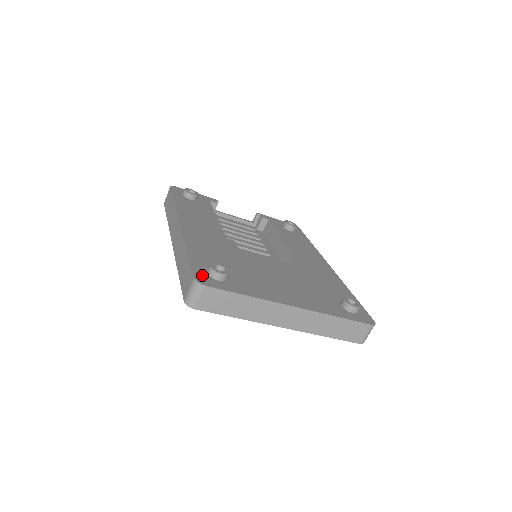
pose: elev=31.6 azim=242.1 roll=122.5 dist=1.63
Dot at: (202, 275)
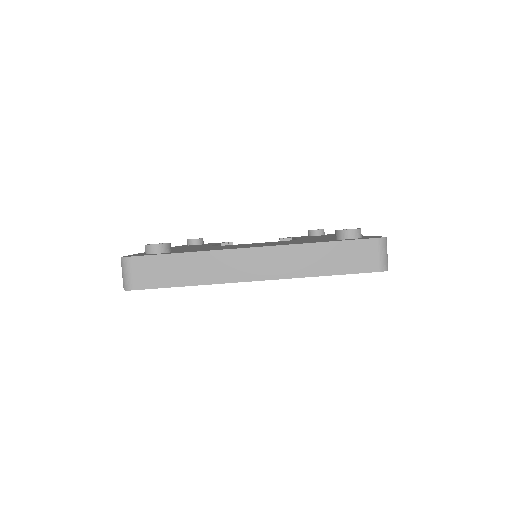
Dot at: (136, 255)
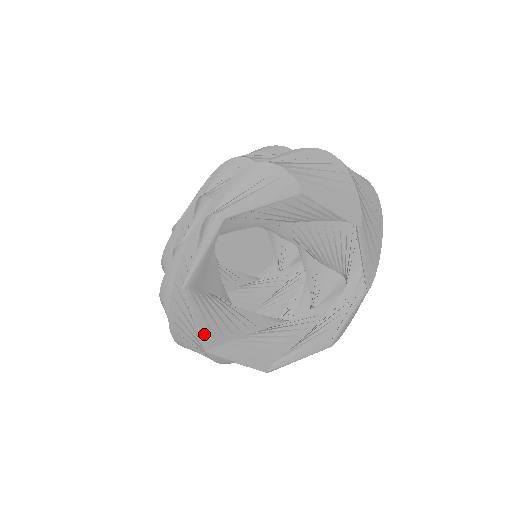
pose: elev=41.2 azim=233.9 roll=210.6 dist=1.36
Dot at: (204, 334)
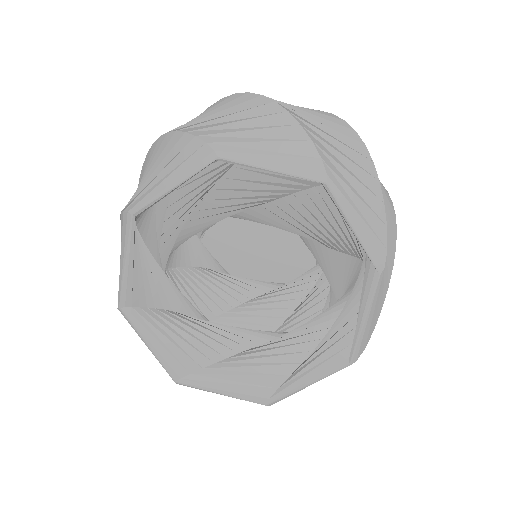
Dot at: (165, 360)
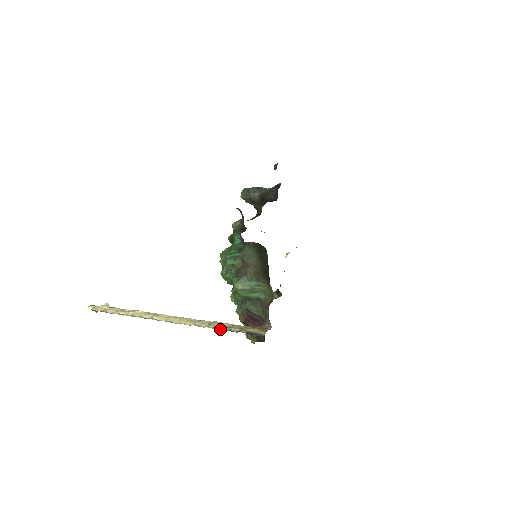
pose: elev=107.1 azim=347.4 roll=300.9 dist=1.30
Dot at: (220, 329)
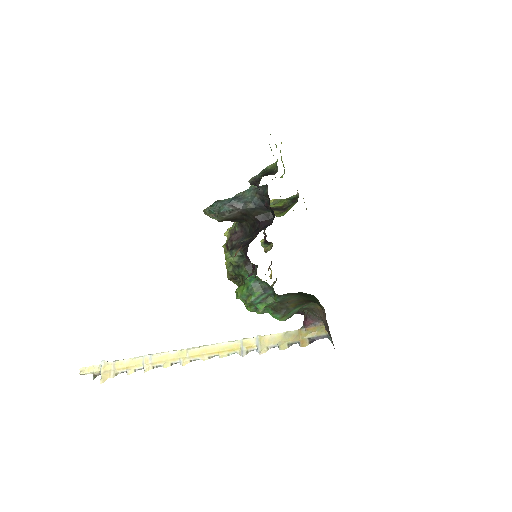
Dot at: occluded
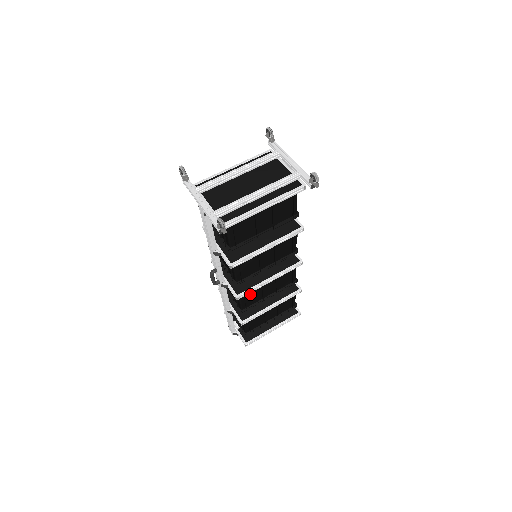
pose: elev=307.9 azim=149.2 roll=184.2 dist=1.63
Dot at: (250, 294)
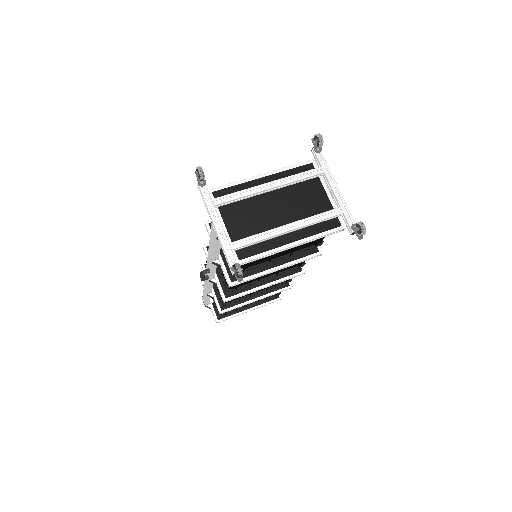
Dot at: occluded
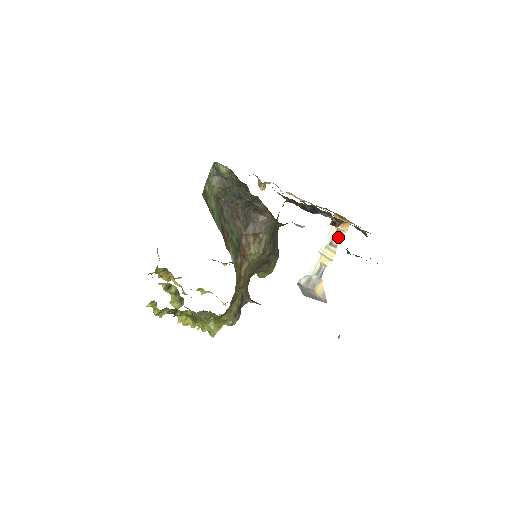
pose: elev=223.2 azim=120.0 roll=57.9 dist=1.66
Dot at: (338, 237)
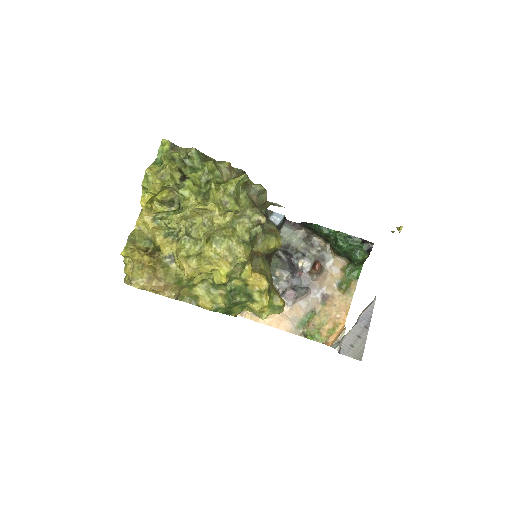
Dot at: occluded
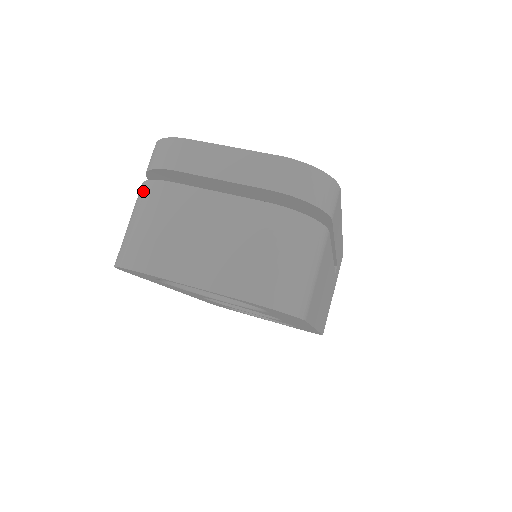
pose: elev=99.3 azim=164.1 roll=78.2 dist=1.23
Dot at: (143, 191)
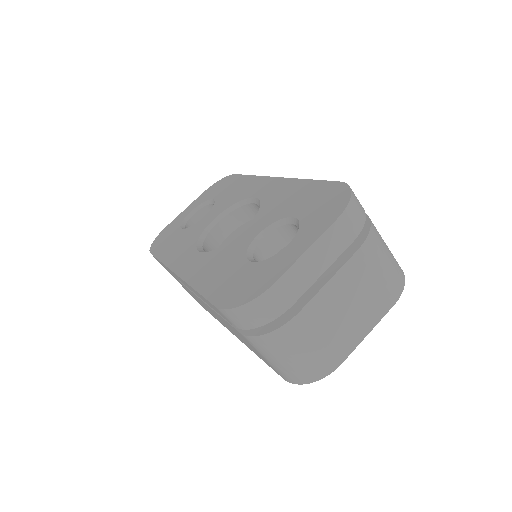
Dot at: (277, 339)
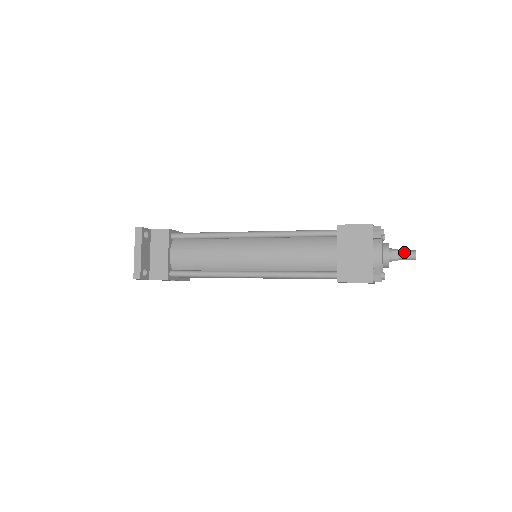
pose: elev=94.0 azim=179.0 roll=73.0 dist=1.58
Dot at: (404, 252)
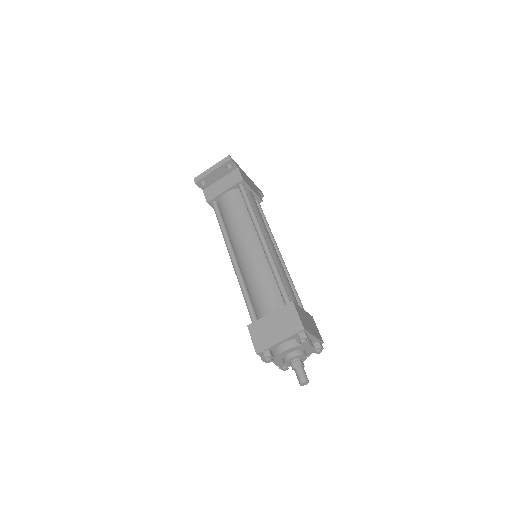
Dot at: (302, 372)
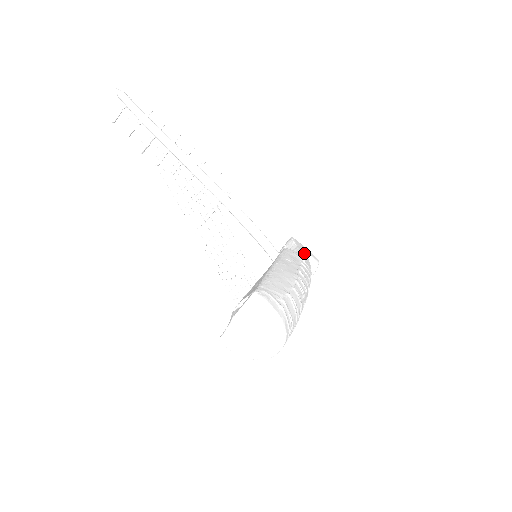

++++++

## EXERCISE TASK
Repeat every line of the data above word for word, leaving out the pictures.

## FULL OUTPUT
pose: elev=31.6 azim=242.1 roll=122.5 dist=1.63
Dot at: (202, 275)
Dot at: (136, 255)
pose: elev=41.2 azim=233.9 roll=210.6 dist=1.36
Dot at: (204, 334)
Dot at: (165, 360)
pose: elev=107.1 azim=347.4 roll=300.9 dist=1.30
Dot at: (220, 329)
Dot at: occluded
pose: elev=307.9 azim=149.2 roll=184.2 dist=1.63
Dot at: (250, 294)
Dot at: occluded
pose: elev=223.2 azim=120.0 roll=57.9 dist=1.66
Dot at: (338, 237)
Dot at: occluded
pose: elev=99.3 azim=164.1 roll=78.2 dist=1.23
Dot at: (143, 191)
Dot at: (277, 339)
pose: elev=94.0 azim=179.0 roll=73.0 dist=1.58
Dot at: (404, 252)
Dot at: (302, 372)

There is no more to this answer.